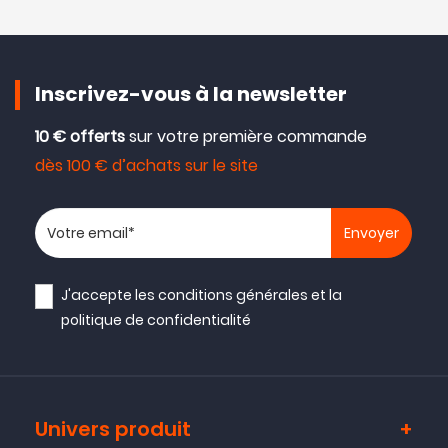
Inscrivez-vous à la newsletter
10 € offerts
sur votre première commande
dès 100 € d’achats sur le site
Votre adresse email
J'accepte les
conditions générales
et la
politique de confidentialité
Univers produit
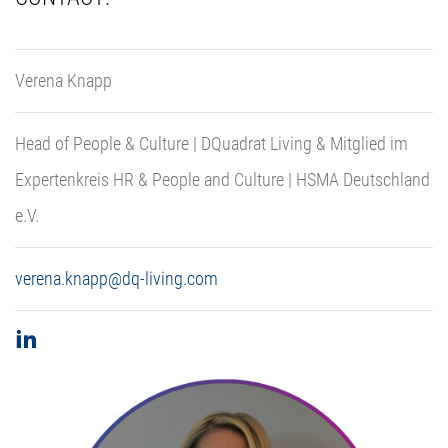
Verena Knapp
Head of People & Culture | DQuadrat Living & Mitglied im
Expertenkreis HR & People and Culture | HSMA Deutschland
e.V.
verena.knapp@dq-living.com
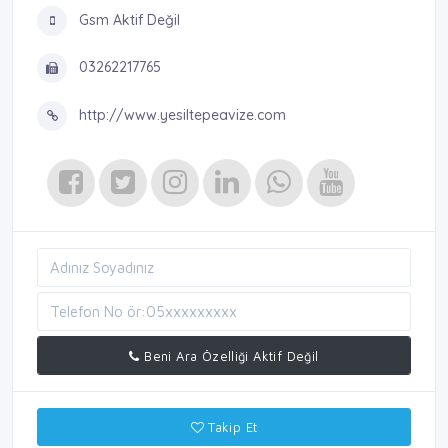
Gsm Aktif Değil
03262217765
http://www.yesiltepeavize.com
Beni Ara Özelliği Aktif Değil
Takip Et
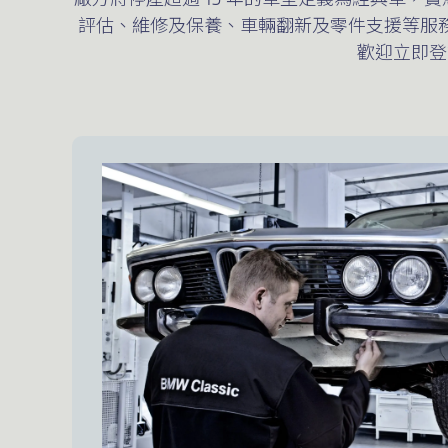
評估、維修及保養、車輛翻新及零件支援等服
歡迎立即登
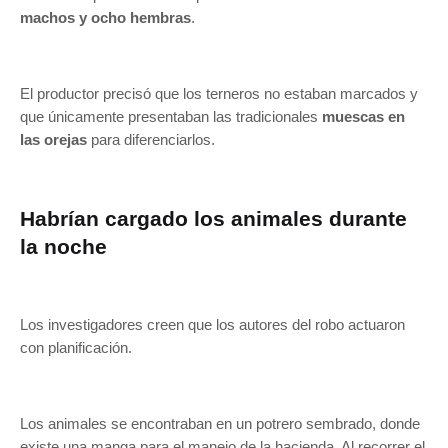
machos y ocho hembras
.
El productor precisó que los terneros no estaban marcados y
que únicamente presentaban las tradicionales
muescas en
las orejas
para diferenciarlos.
Habrían cargado los animales durante
la noche
Los investigadores creen que los autores del robo actuaron
con planificación.
Los animales se encontraban en un potrero sembrado, donde
existe una manga para el manejo de la hacienda. Al recorrer el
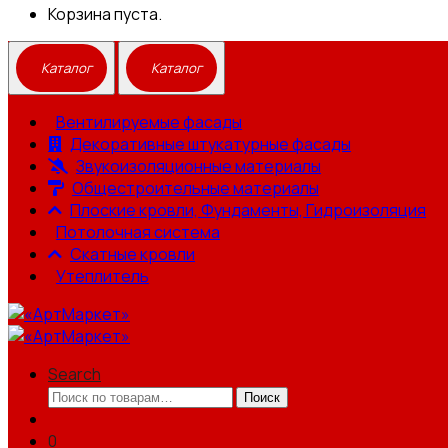
Корзина пуста.
Вентилируемые фасады
Декоративные штукатурные фасады
Звукоизоляционные материалы
Общестроительные материалы
Плоские кровли, Фундаменты, Гидроизоляция
Потолочная система
Скатные кровли
Утеплитель
Search
Искать:
Поиск
0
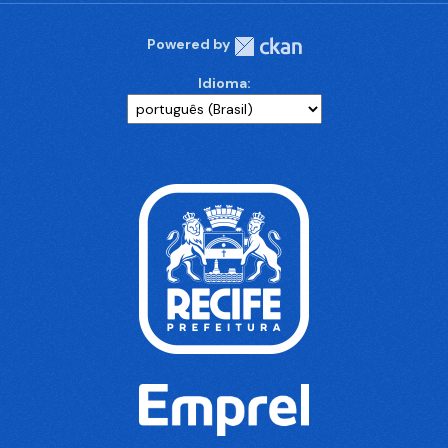
Powered by
Idioma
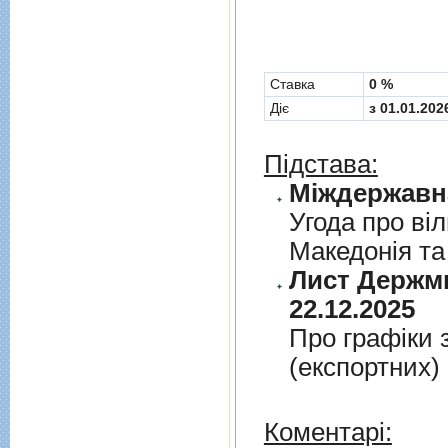
Cтавка
0 %
Діє
з 01.01.202
Підстава:
Угода про вi
Македонiя та
Лист Держми
22.12.2025
Про графiки 
(експортних)
Коментарі:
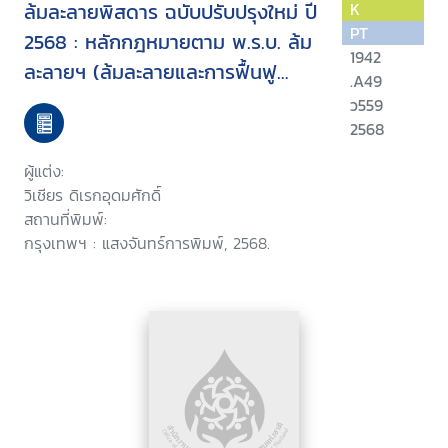
ล้มละลายพิสดาร ฉบับปรับปรุงใหม่ ปี
K
PT
2568 : หลักกฎหมายตาม พ.ร.บ. ล้ม
1942
ละลายฯ (ล้มละลายและการฟื้นฟู
.A49
กิจการ) พ.ร.บ. จัดตั้งศาลล้มละลายฯ
ว559
และแนวคำพิพากษาฎีกาที่น่าสนใจ
2568
ผู้แต่ง:
วิเชียร ดิเรกอุดมศักดิ์
สถานที่พิมพ์:
กรุงเทพฯ : แสงจันทร์การพิมพ์, 2568.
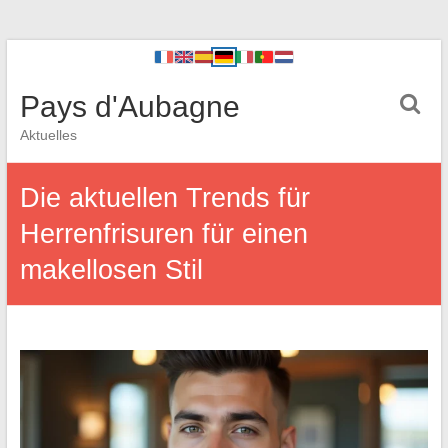
Pays d'Aubagne
Aktuelles
Die aktuellen Trends für
Herrenfrisuren für einen
makellosen Stil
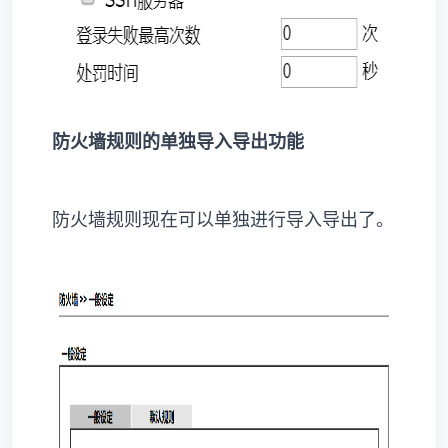
防火墙规则的单独导入导出功能
防火墙规则现在可以单独进行导入导出了。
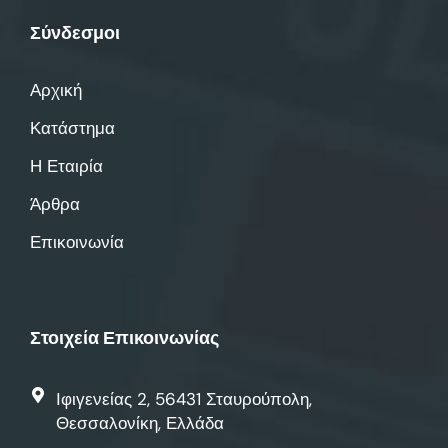
Σύνδεσμοι
Αρχική
Κατάστημα
Η Εταιρία
Άρθρα
Επικοινωνία
Στοιχεία Επικοινωνίας
Ιφιγενείας 2, 56431 Σταυρούπολη,
Θεσσαλονίκη, Ελλάδα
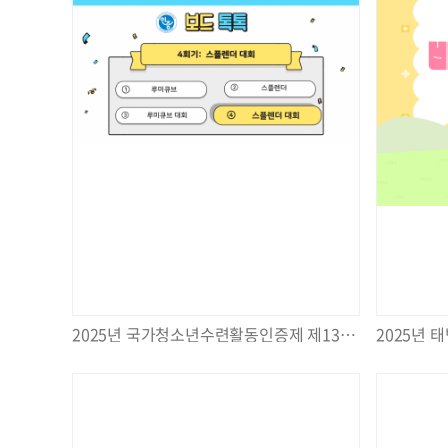
2025년 국가청소년수련활동인증제 제13219호 [보드톡톡] 4회기 실시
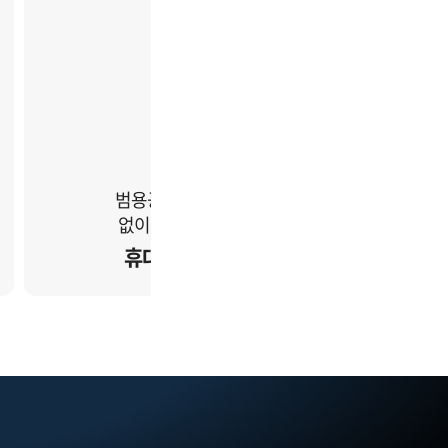
범용공동인증서
학습부
없이 쉽게 수강!
휴대폰 인증
무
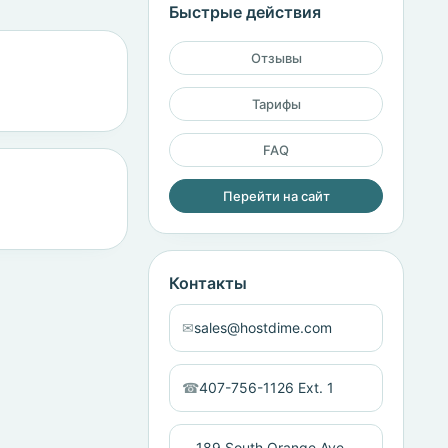
Быстрые действия
Отзывы
Тарифы
FAQ
Перейти на сайт
Контакты
✉
sales@hostdime.com
☎
407-756-1126 Ext. 1
189 South Orange Ave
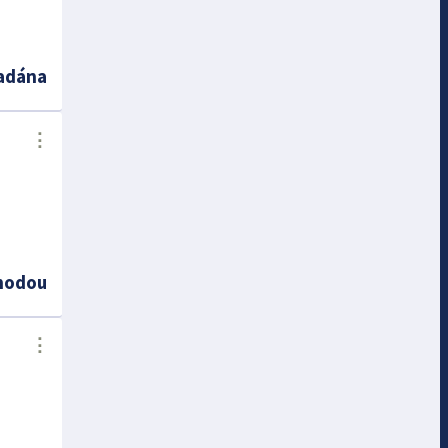
adána
⋮
hodou
⋮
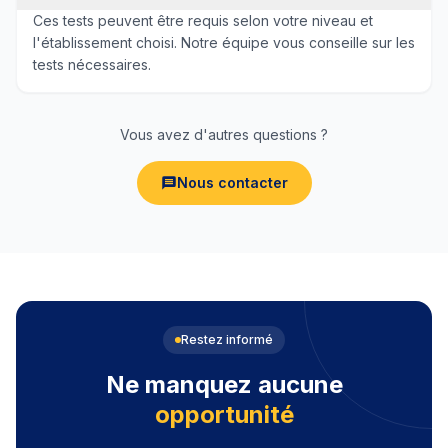
Ces tests peuvent être requis selon votre niveau et
l'établissement choisi. Notre équipe vous conseille sur les
tests nécessaires.
Vous avez d'autres questions ?
Nous contacter
Restez informé
Ne manquez aucune
opportunité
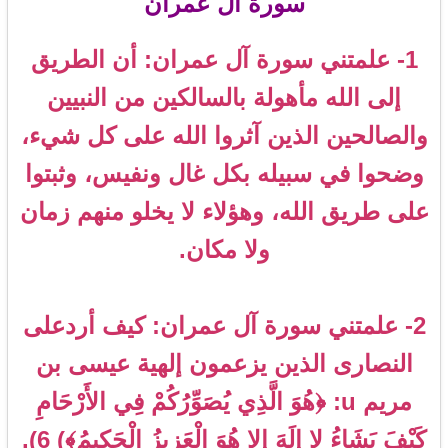
سورة آل عمران
1- علمتني سورة آل عمران: أن الطريق
إلى الله مأهولة بالسالكين من النبيين
والصالحين الذين آثروا الله على كل شيء،
وضحوا في سبيله بكل غال ونفيس، وثبتوا
على طريق الله، وهؤلاء لا يخلو منهم زمان
ولا مكان.
2- علمتني سورة آل عمران: كيف أردعلى
النصارى الذين يزعمون إلهية عيسى بن
مريم u: ﴿هُوَ الَّذِي يُصَوِّرُكُمْ فِي الأَرْحَامِ
كَيْفَ يَشَاءُ لا إِلَهَ إِلا هُوَ الْعَزِيزُ الْحَكِيمُ﴾) 6).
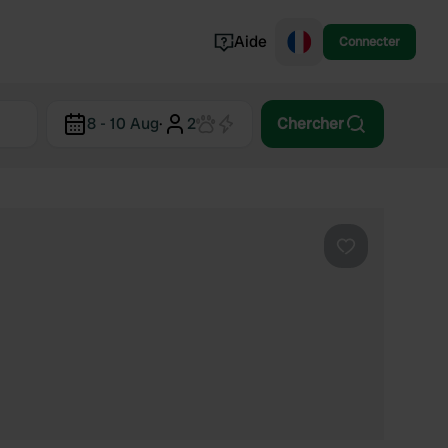
Aide
Connecter
Norvège
8 - 10 Aug
·
2
Chercher
Portugal
Danemark
Croatie
Voir tout...
Préféré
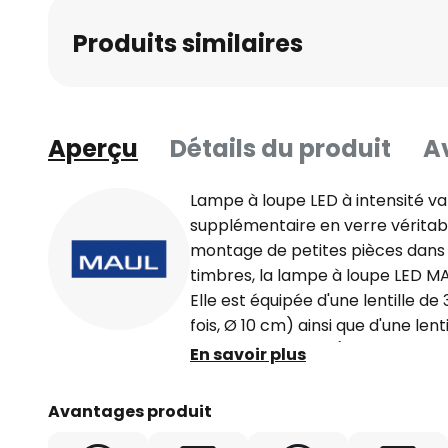
beginning
Produits similaires
of
the
images
gallery
Aperçu
Détails du produit
Av
Lampe à loupe LED à intensité var
supplémentaire en verre véritabl
montage de petites pièces dans un
timbres, la lampe à loupe LED MAUL
Elle est équipée d'une lentille de
fois, Ø 10 cm) ainsi que d'une lent
dioptries intégrée (grossissement
En savoir plus
de la lentille est de 78,5 qcm. La 
ce qui permet d'adapter la lam
Avantages produit
travail. La lumière est diffusée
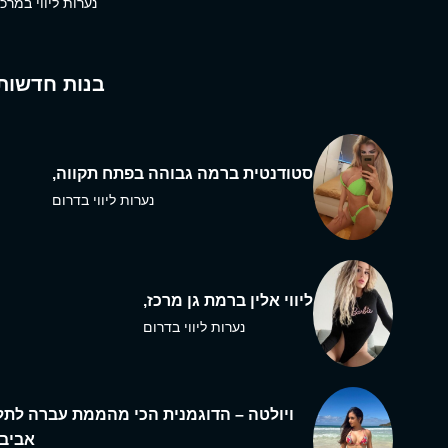
נערות ליווי במרכז
בנות חדשות
סטודנטית ברמה גבוהה בפתח תקווה,
נערות ליווי בדרום
ליווי אלין ברמת גן מרכז,
נערות ליווי בדרום
ויולטה – הדוגמנית הכי מהממת עברה לתל
אביב,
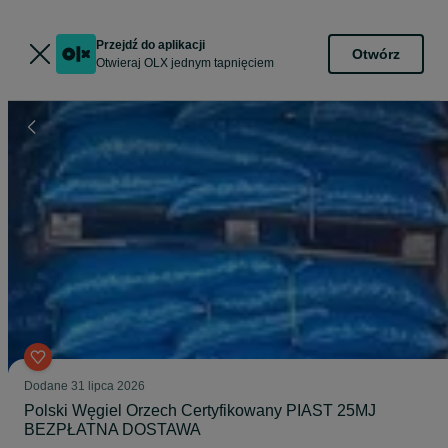
Przejdź do aplikacji
Otwórz
Otwieraj OLX jednym tapnięciem
Dodane
31 lipca 2026
Polski Węgiel Orzech Certyfikowany PIAST 25MJ
BEZPŁATNA DOSTAWA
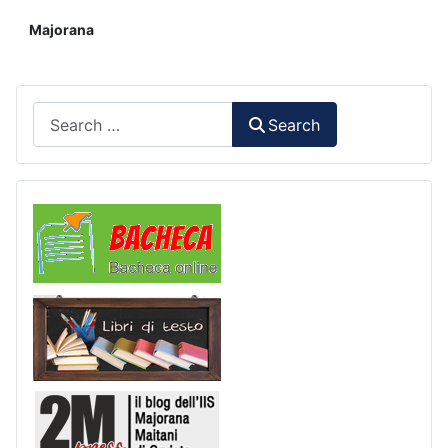
Majorana
Search
Search
Comunicazioni
Libri di Testo
2M Press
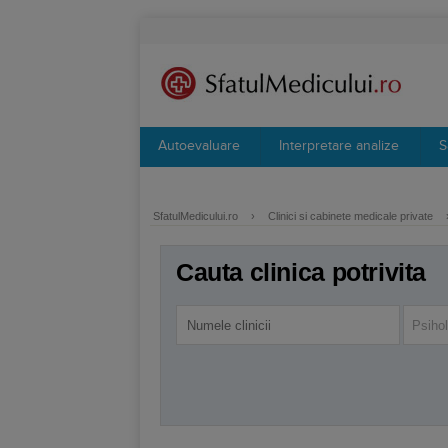
Autoevaluare
Interpretare analize
S
SfatulMedicului.ro
›
Clinici si cabinete medicale private
Cauta clinica potrivita
Psiho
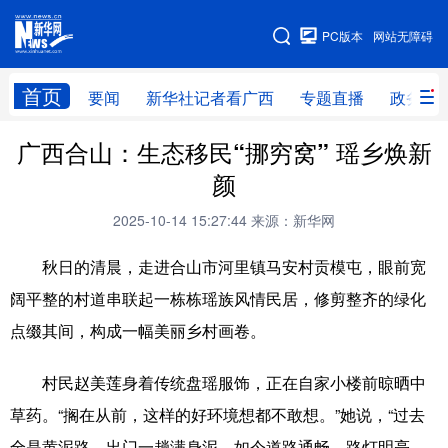
广西频道
PC版本
网站无障碍
网站地图
首页
要闻
新华社记者看广西
专题直播
政务信
广西合山：生态移民“挪穷窝” 瑶乡焕新
广西频道
颜
要闻
新华社记者
专题直播
政务信息
2025-10-14 15:27:44
来源：新华网
图片新闻
壮美广西
秋日的清晨，走进合山市河里镇马安村贡模屯，眼前宽
阔平整的村道串联起一栋栋瑶族风情民居，修剪整齐的绿化
新华网导航
点缀其间，构成一幅美丽乡村画卷。
学习进行时
高层
时政
人事
村民赵美莲身着传统盘瑶服饰，正在自家小楼前晾晒中
国际
财经
网评
港澳
草药。“搁在从前，这样的好环境想都不敢想。”她说，“过去
台湾
思客智库
全球连线
教育
全是黄泥路，出门一趟满身泥。如今道路通畅，路灯明亮，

= What to produce =
Word for word, reproduce all the data, but not the pictures.

= Solution to this problem =
Inscrivez-vous à la newsletter
10 € offerts
sur votre première commande
dès 100 € d’achats sur le site
Votre adresse email
J'accepte les
conditions générales
et la
politique de confidentialité
Univers produit
Verena Knapp
Head of People & Culture | DQuadrat Living & Mitglied im
Expertenkreis HR & People and Culture | HSMA Deutschland
e.V.
verena.knapp@dq-living.com
Gsm Aktif Değil
03262217765
http://www.yesiltepeavize.com
Beni Ara Özelliği Aktif Değil
Takip Et
評估、維修及保養、車輛翻新及零件支援等服
歡迎立即登
machos y ocho hembras
.
El productor precisó que los terneros no estaban marcados y
que únicamente presentaban las tradicionales
muescas en
las orejas
para diferenciarlos.
Habrían cargado los animales durante
la noche
Los investigadores creen que los autores del robo actuaron
con planificación.
Los animales se encontraban en un potrero sembrado, donde
existe una manga para el manejo de la hacienda. Al recorrer el
Корзина пуста.
Вентилируемые фасады
Декоративные штукатурные фасады
Звукоизоляционные материалы
Общестроительные материалы
Плоские кровли, Фундаменты, Гидроизоляция
Потолочная система
Скатные кровли
Утеплитель
Search
Искать:
Поиск
0
Powered by
Idioma
Cтавка
0 %
Діє
з 01.01.202
Підстава:
Угода про вi
Македонiя та
Лист Держми
22.12.2025
Про графiки 
(експортних)
Коментарі:
ล้มละลายพิสดาร ฉบับปรับปรุงใหม่ ปี
K
PT
2568 : หลักกฎหมายตาม พ.ร.บ. ล้ม
1942
ละลายฯ (ล้มละลายและการฟื้นฟู
.A49
กิจการ) พ.ร.บ. จัดตั้งศาลล้มละลายฯ
ว559
และแนวคำพิพากษาฎีกาที่น่าสนใจ
2568
ผู้แต่ง:
วิเชียร ดิเรกอุดมศักดิ์
สถานที่พิมพ์:
กรุงเทพฯ : แสงจันทร์การพิมพ์, 2568.
Pays d'Aubagne
Aktuelles
Die aktuellen Trends für
Herrenfrisuren für einen
makellosen Stil
防火墙规则的单独导入导出功能
防火墙规则现在可以单独进行导入导出了。
Σύνδεσμοι
Αρχική
Κατάστημα
Η Εταιρία
Άρθρα
Επικοινωνία
Στοιχεία Επικοινωνίας
Ιφιγενείας 2, 56431 Σταυρούπολη,
Θεσσαλονίκη, Ελλάδα
2025년 국가청소년수련활동인증제 제13219호 [보드톡톡] 4회기 실시
범용공동인증서
학습부
없이 쉽게 수강!
휴대폰 인증
무
Быстрые действия
Отзывы
Тарифы
FAQ
Перейти на сайт
Контакты
✉
sales@hostdime.com
☎
407-756-1126 Ext. 1
189 South Orange Ave
adána
⋮
hodou
⋮
Ces tests peuvent être requis selon votre niveau et
l'établissement choisi. Notre équipe vous conseille sur les
tests nécessaires.
Vous avez d'autres questions ?
Nous contacter
Restez informé
Ne manquez aucune
opportunité
سورة آل عمران
1- علمتني سورة آل عمران: أن الطريق
إلى الله مأهولة بالسالكين من النبيين
والصالحين الذين آثروا الله على كل شيء،
وضحوا في سبيله بكل غال ونفيس، وثبتوا
على طريق الله، وهؤلاء لا يخلو منهم زمان
ولا مكان.
2- علمتني سورة آل عمران: كيف أردعلى
النصارى الذين يزعمون إلهية عيسى بن
مريم u: ﴿هُوَ الَّذِي يُصَوِّرُكُمْ فِي الأَرْحَامِ
كَيْفَ يَشَاءُ لا إِلَهَ إِلا هُوَ الْعَزِيزُ الْحَكِيمُ﴾) 6).
Aide
Connecter
Norvège
8 - 10 Aug
·
2
Chercher
Portugal
Danemark
Croatie
Voir tout...
Préféré
beginning
Produits similaires
of
the
images
gallery
Aperçu
Détails du produit
Av
Lampe à loupe LED à intensité var
supplémentaire en verre véritabl
montage de petites pièces dans un
timbres, la lampe à loupe LED MAUL
Elle est équipée d'une lentille de
fois, Ø 10 cm) ainsi que d'une lent
dioptries intégrée (grossissement
En savoir plus
de la lentille est de 78,5 qcm. La 
ce qui permet d'adapter la lam
Avantages produit
travail. La lumière est diffusée
נערות ליווי במרכז
בנות חדשות
סטודנטית ברמה גבוהה בפתח תקווה,
נערות ליווי בדרום
ליווי אלין ברמת גן מרכז,
נערות ליווי בדרום
ויולטה – הדוגמנית הכי מהממת עברה לתל
אביב,
Przejdź do aplikacji
Otwórz
Otwieraj OLX jednym tapnięciem
Dodane
31 lipca 2026
Polski Węgiel Orzech Certyfikowany PIAST 25MJ
BEZPŁATNA DOSTAWA
Majorana
Search
Search
Comunicazioni
Libri di Testo
2M Press
Autoevaluare
Interpretare analize
S
SfatulMedicului.ro
›
Clinici si cabinete medicale private
Cauta clinica potrivita
Psiho
广西频道
PC版本
网站无障碍
网站地图
首页
要闻
新华社记者看广西
专题直播
政务信
广西合山：生态移民“挪穷窝” 瑶乡焕新
广西频道
颜
要闻
新华社记者
专题直播
政务信息
2025-10-14 15:27:44
来源：新华网
图片新闻
壮美广西
秋日的清晨，走进合山市河里镇马安村贡模屯，眼前宽
阔平整的村道串联起一栋栋瑶族风情民居，修剪整齐的绿化
新华网导航
点缀其间，构成一幅美丽乡村画卷。
学习进行时
高层
时政
人事
村民赵美莲身着传统盘瑶服饰，正在自家小楼前晾晒中
国际
财经
网评
港澳
草药。“搁在从前，这样的好环境想都不敢想。”她说，“过去
台湾
思客智库
全球连线
教育
全是黄泥路，出门一趟满身泥。如今道路通畅，路灯明亮，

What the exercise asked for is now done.